- _What the task asks_
Please report every line from the material that contains the word "Silkscreen".

- _Records for the exercise_
☆ ☆ ☆ ☆ ☆

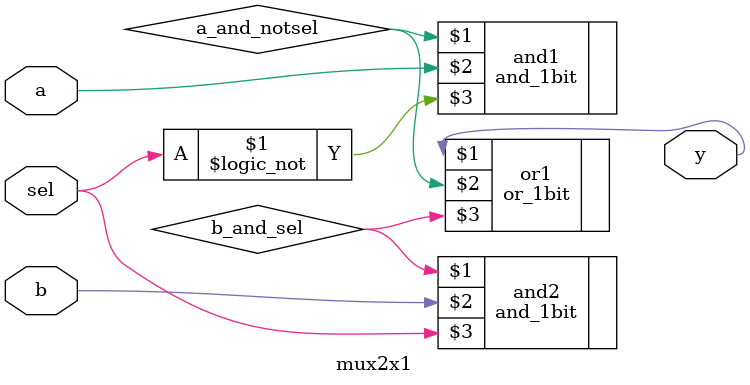
<source format=v>
module mux2x1 (
	output y,
	input a,
	input b,
	input sel
);

	and_1bit and1 (a_and_notsel, a, !sel);
	and_1bit and2 (b_and_sel, b, sel);
	or_1bit or1 (y, a_and_notsel, b_and_sel);
	
endmodule

</source>
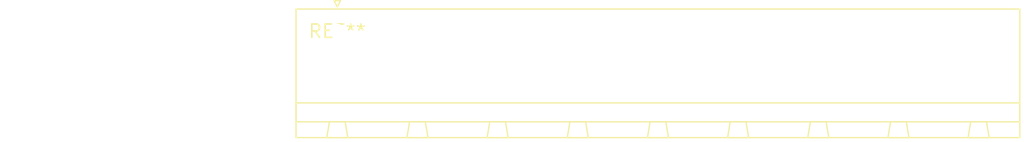
<source format=kicad_pcb>
(kicad_pcb (version 20240108) (generator pcbnew)

  (general
    (thickness 1.6)
  )

  (paper "A4")
  (layers
    (0 "F.Cu" signal)
    (31 "B.Cu" signal)
    (32 "B.Adhes" user "B.Adhesive")
    (33 "F.Adhes" user "F.Adhesive")
    (34 "B.Paste" user)
    (35 "F.Paste" user)
    (36 "B.SilkS" user "B.Silkscreen")
    (37 "F.SilkS" user "F.Silkscreen")
    (38 "B.Mask" user)
    (39 "F.Mask" user)
    (40 "Dwgs.User" user "User.Drawings")
    (41 "Cmts.User" user "User.Comments")
    (42 "Eco1.User" user "User.Eco1")
    (43 "Eco2.User" user "User.Eco2")
    (44 "Edge.Cuts" user)
    (45 "Margin" user)
    (46 "B.CrtYd" user "B.Courtyard")
    (47 "F.CrtYd" user "F.Courtyard")
    (48 "B.Fab" user)
    (49 "F.Fab" user)
    (50 "User.1" user)
    (51 "User.2" user)
    (52 "User.3" user)
    (53 "User.4" user)
    (54 "User.5" user)
    (55 "User.6" user)
    (56 "User.7" user)
    (57 "User.8" user)
    (58 "User.9" user)
  )

  (setup
    (pad_to_mask_clearance 0)
    (pcbplotparams
      (layerselection 0x00010fc_ffffffff)
      (plot_on_all_layers_selection 0x0000000_00000000)
      (disableapertmacros false)
      (usegerberextensions false)
      (usegerberattributes false)
      (usegerberadvancedattributes false)
      (creategerberjobfile false)
      (dashed_line_dash_ratio 12.000000)
      (dashed_line_gap_ratio 3.000000)
      (svgprecision 4)
      (plotframeref false)
      (viasonmask false)
      (mode 1)
      (useauxorigin false)
      (hpglpennumber 1)
      (hpglpenspeed 20)
      (hpglpendiameter 15.000000)
      (dxfpolygonmode false)
      (dxfimperialunits false)
      (dxfusepcbnewfont false)
      (psnegative false)
      (psa4output false)
      (plotreference false)
      (plotvalue false)
      (plotinvisibletext false)
      (sketchpadsonfab false)
      (subtractmaskfromsilk false)
      (outputformat 1)
      (mirror false)
      (drillshape 1)
      (scaleselection 1)
      (outputdirectory "")
    )
  )

  (net 0 "")

  (footprint "PhoenixContact_GMSTBA_2,5_9-G-7,62_1x09_P7.62mm_Horizontal" (layer "F.Cu") (at 0 0))

)

</source>
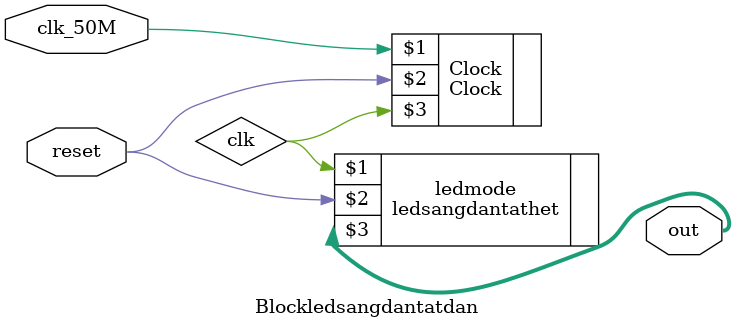
<source format=v>
`timescale 1ns / 1ps
module Blockledsangdantatdan(clk_50M, reset,out);
input clk_50M, reset;
output wire [7:0] out;
wire clk;
Clock Clock(clk_50M, reset, clk);
ledsangdantathet ledmode (clk,reset, out);

endmodule

</source>
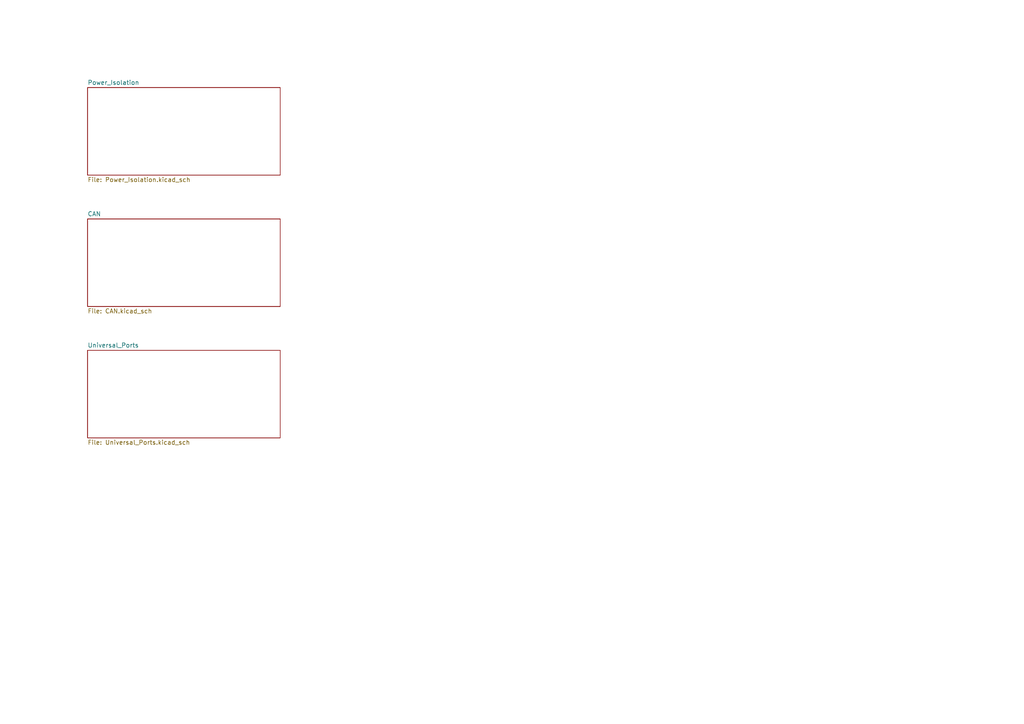
<source format=kicad_sch>
(kicad_sch
	(version 20250114)
	(generator "eeschema")
	(generator_version "9.0")
	(uuid "d188d587-a283-4d42-bf18-6e85dcc02a49")
	(paper "A4")
	(title_block
		(title "CAN Isolation_Power Board")
		(date "2025-11-06")
		(rev "Ver.1.1")
		(company "ISHI-Kai")
	)
	(lib_symbols)
	(sheet
		(at 25.4 101.6)
		(size 55.88 25.4)
		(exclude_from_sim no)
		(in_bom yes)
		(on_board yes)
		(dnp no)
		(fields_autoplaced yes)
		(stroke
			(width 0.1524)
			(type solid)
		)
		(fill
			(color 0 0 0 0.0000)
		)
		(uuid "54dda61f-9174-4ddd-af5e-6bc53d2182b0")
		(property "Sheetname" "Universal_Ports"
			(at 25.4 100.8884 0)
			(effects
				(font
					(size 1.27 1.27)
				)
				(justify left bottom)
			)
		)
		(property "Sheetfile" "Universal_Ports.kicad_sch"
			(at 25.4 127.5846 0)
			(effects
				(font
					(size 1.27 1.27)
				)
				(justify left top)
			)
		)
		(instances
			(project "CAN_Isolation"
				(path "/d188d587-a283-4d42-bf18-6e85dcc02a49"
					(page "4")
				)
			)
		)
	)
	(sheet
		(at 25.4 63.5)
		(size 55.88 25.4)
		(exclude_from_sim no)
		(in_bom yes)
		(on_board yes)
		(dnp no)
		(fields_autoplaced yes)
		(stroke
			(width 0.1524)
			(type solid)
		)
		(fill
			(color 0 0 0 0.0000)
		)
		(uuid "5dfa8e39-e9b8-4824-a3da-3e9c1cd4b8ee")
		(property "Sheetname" "CAN"
			(at 25.4 62.7884 0)
			(effects
				(font
					(size 1.27 1.27)
				)
				(justify left bottom)
			)
		)
		(property "Sheetfile" "CAN.kicad_sch"
			(at 25.4 89.4846 0)
			(effects
				(font
					(size 1.27 1.27)
				)
				(justify left top)
			)
		)
		(instances
			(project "CAN_Isolation"
				(path "/d188d587-a283-4d42-bf18-6e85dcc02a49"
					(page "3")
				)
			)
		)
	)
	(sheet
		(at 25.4 25.4)
		(size 55.88 25.4)
		(exclude_from_sim no)
		(in_bom yes)
		(on_board yes)
		(dnp no)
		(fields_autoplaced yes)
		(stroke
			(width 0.1524)
			(type solid)
		)
		(fill
			(color 0 0 0 0.0000)
		)
		(uuid "7e4d328d-cac9-4e09-9774-03494cf924e9")
		(property "Sheetname" "Power_Isolation"
			(at 25.4 24.6884 0)
			(effects
				(font
					(size 1.27 1.27)
				)
				(justify left bottom)
			)
		)
		(property "Sheetfile" "Power_Isolation.kicad_sch"
			(at 25.4 51.3846 0)
			(effects
				(font
					(size 1.27 1.27)
				)
				(justify left top)
			)
		)
		(instances
			(project "CAN_Isolation"
				(path "/d188d587-a283-4d42-bf18-6e85dcc02a49"
					(page "2")
				)
			)
		)
	)
	(sheet_instances
		(path "/"
			(page "1")
		)
	)
	(embedded_fonts no)
)

</source>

☆ ☆ ☆ ☆ ☆

- _Solution to this exercise_
    (36 "B.SilkS" user "B.Silkscreen")
    (37 "F.SilkS" user "F.Silkscreen")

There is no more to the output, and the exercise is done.